Alberto Sanchez Sid, who has previously twice been convicted for two other illegal reentries, challenges the 70-month sentence imposed following his guilty-plea conviction for illegal reentry into the United States after removal, in violation of 8 U.S.C. § 1326. Sanchez contends his sentence is substantively unreasonable because it is greater than necessary to meet the sentencing goals of 18 U.S.C. § 3553(a). Along that line, he maintains: the illegal-reentry Guideline, § 2L1.2, is not empirically based; his criminal history is nonviolent; and his sentence overstates the seriousness of his crime.

Although post-Booker, the Sentencing Guidelines are advisory only, and a properly preserved objection to an ultimate sentence is reviewed for reasonableness under an abuse-of-discretion standard, the district court must still properly calculate the Guidelines sentencing range for use in deciding on the sentence to impose. Gall v. United States, 552 U.S. 38, 48-51, 128 S.Ct. 586, 169 L.Ed.2d 445 (2007). In that respect, for issues preserved in district court, its application of the Guidelines is reviewed.de novo; its factual findings, only for clear error. E.g., United States v. Cisneros-Gutierrez, 517 F.3d 751, 764 (5th Cir. 2008).

The parties disagree whether Sanchez properly preserved his objection to the substantive reasonableness of his sentence. We need not decide whether plain-error review applies, because the sentence can be affirmed even under the more lenient abuse-of-discretion standard. See United States v. Rodriguez, 523 F.3d 519, 525 (5th Cir. 2008). In that regard, his sentence is within the advisory Guidelines sentencing range; therefore, it is entitled to a presumption of reasonableness. E.g., United States v. Cooks, 589 F.3d 173, 186 (5th Cir. 2009).

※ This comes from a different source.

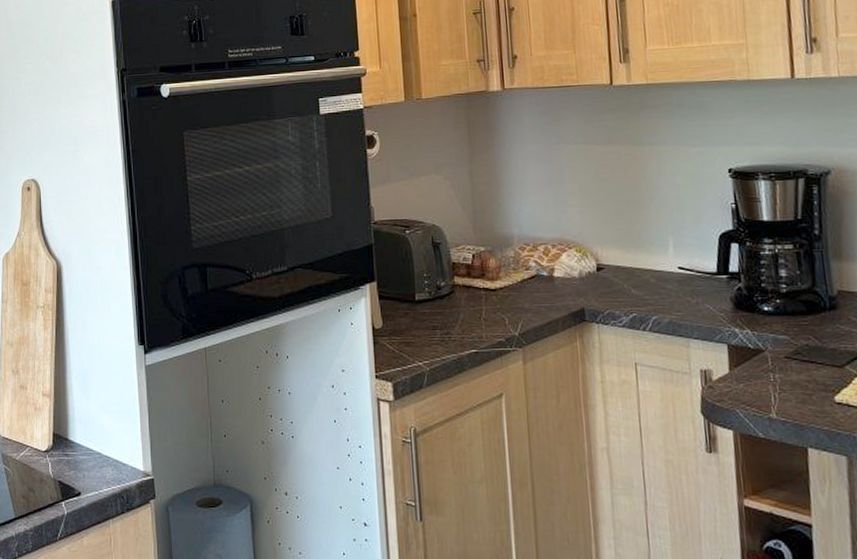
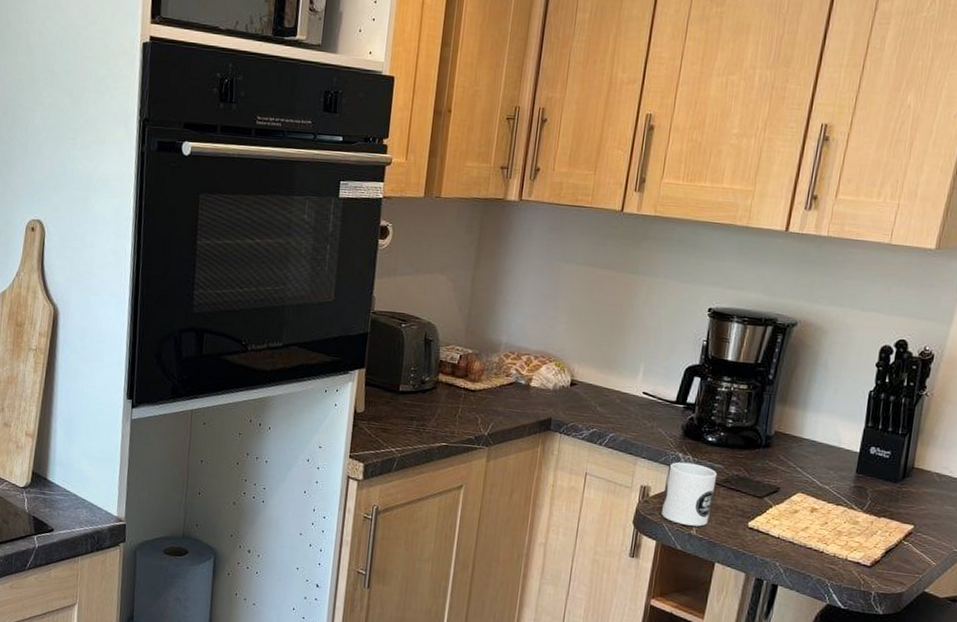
mug: none [727,337,788,408] -> present [662,462,718,527]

As he concedes, Sanchez’ assertion the presumption does not apply, based on his claim Guideline § 2L1.2 is not empirically based, is foreclosed by our precedent. E.g., United States v. Duarte, 569 F.3d 528, 529-31 (5th Cir. 2009). (He raises the issue only to preserve it for possible further review.) And, our court has .previously rejected the contention that district courts should engage in a “piece-by-piece analysis” of the empirical basis behind each part of the Guidelines, rather than entrusting them to impose a sentence based on the details of the offender and offense. Id. at 530-31.

Concerning Sanchez’ additional claims his sentence is greater than necessary because he has a nonviolent criminal history, and his sentence overstates the seriousness of his crime, our court has rejected the assertion that illegal reentry is merely “an international trespass, [and] not a crime of violence or a crime that posed a danger to others”. United States v. Aguirre-Villa, 460 F.3d 681, 683 (5th Cir. 2006).

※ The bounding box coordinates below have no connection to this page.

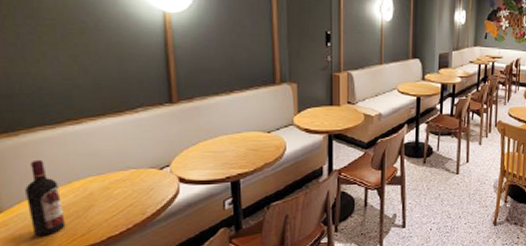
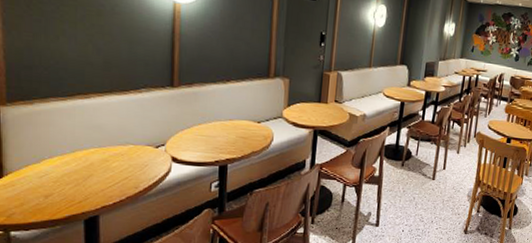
wine bottle: present [25,159,66,237] -> none [34,127,66,199]

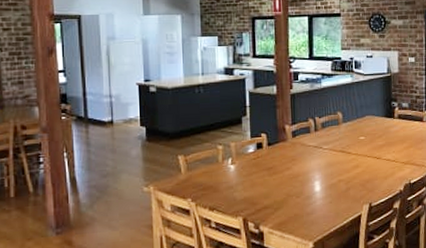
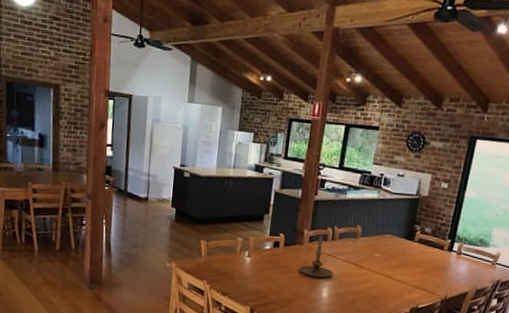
candle holder: none [286,127,323,173] -> present [298,235,334,278]

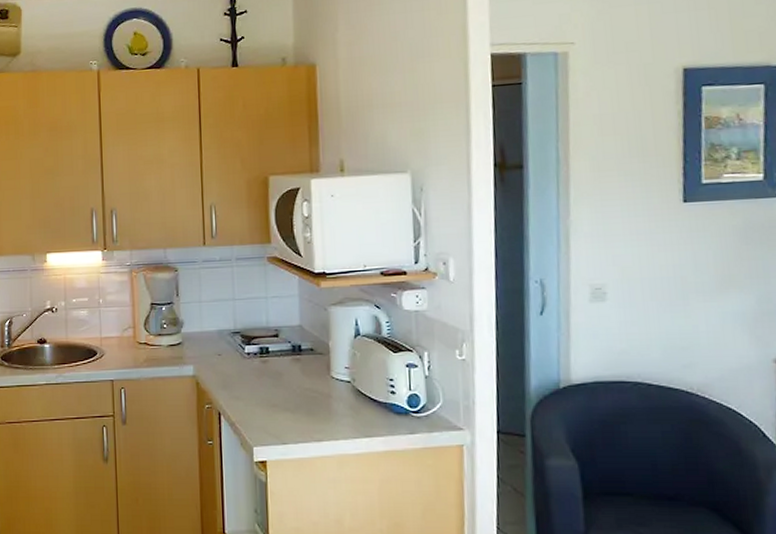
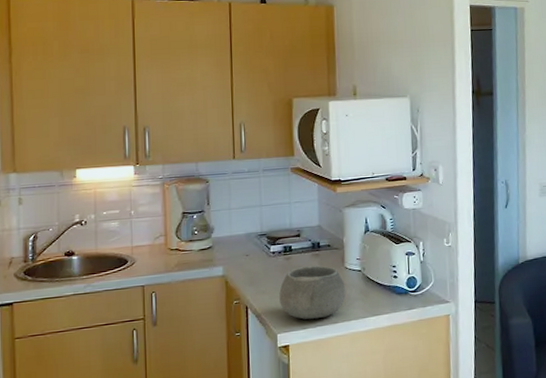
bowl: none [255,371,332,433] -> present [279,265,345,320]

Accordingly, Sanchez has not rebutted the presumption of reasonableness attached to his within-Guidelines sentence. See, e.g., Cooks, 589 F.3d at 186.

AFFIRMED.

Pursuant to 5th Cir. R. 47.5, the court has determined that this opinion should not be published and is not precedent except under the limited circumstances set forth in 5th Cir, R. 47.5.4.